> **WHAT YOU WILL DO**
Can you extract each line of the material below that contains the string "Richmond", treating uppercase and lowercase as different?
═════ SUPPLIED RECORDS ═════
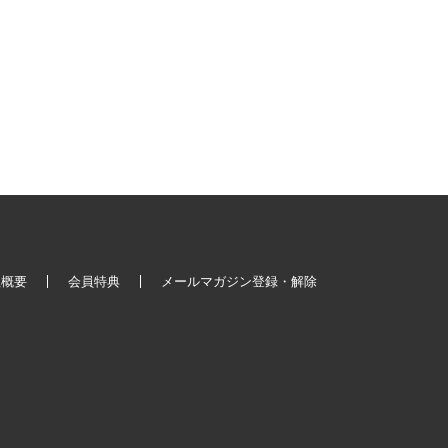
社概要
会員特典
メールマガジン登録・解除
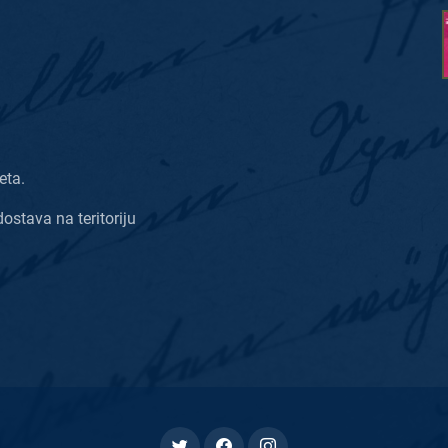
eta.
dostava na teritoriju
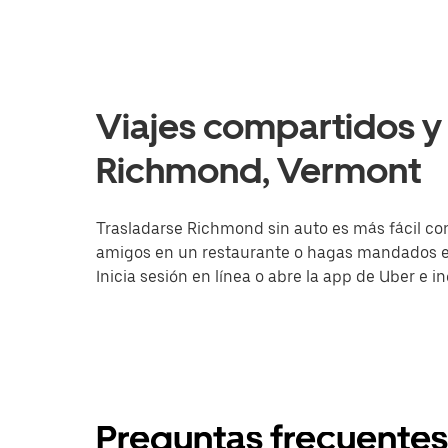
Viajes compartidos y 
Richmond, Vermont
Trasladarse Richmond sin auto es más fácil con
amigos en un restaurante o hagas mandados en 
Inicia sesión en línea o abre la app de Uber e 
Preguntas frecuentes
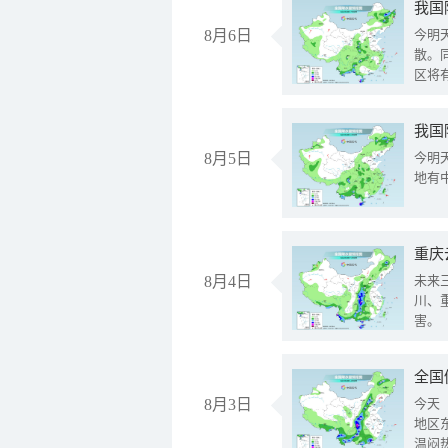
8月6日
今明
散。
区将
我国
8月5日
今明
地有
重庆
8月4日
未来
川、
害。
全国
8月3日
今天
地区
温闷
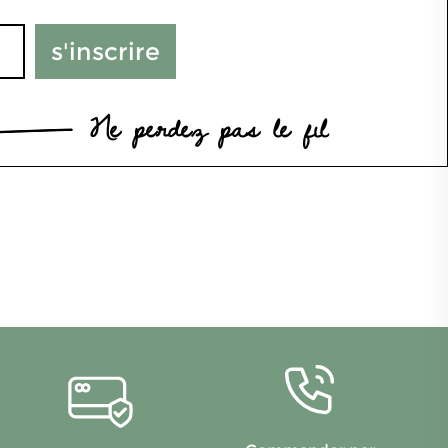
s'inscrire
Ne perdez pas le fil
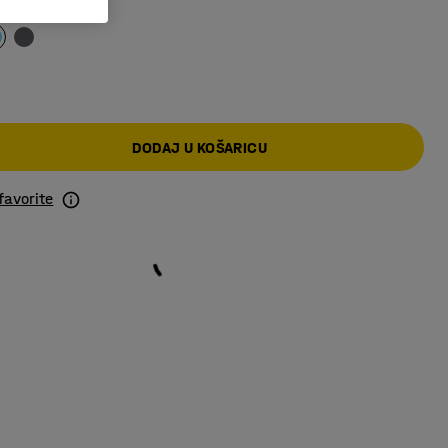
o zelena
DODAJ U KOŠARICU
favorite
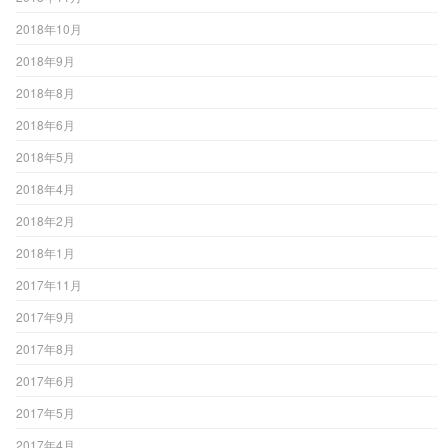
2018年10月
2018年9月
2018年8月
2018年6月
2018年5月
2018年4月
2018年2月
2018年1月
2017年11月
2017年9月
2017年8月
2017年6月
2017年5月
2017年4月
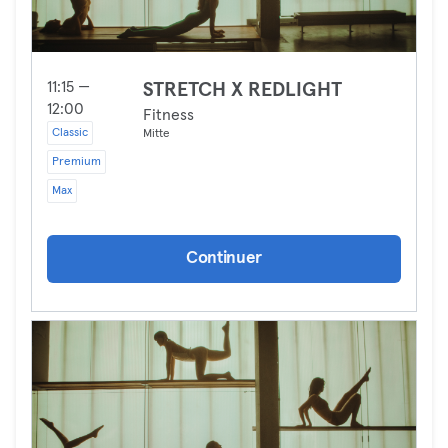
11:15 —
STRETCH X REDLIGHT
12:00
Fitness
Classic
Mitte
Premium
Max
Continuer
═════
> **RESULT OF THE EXERCISE**
Richmond, Vermont
Trasladarse Richmond sin auto es más fácil con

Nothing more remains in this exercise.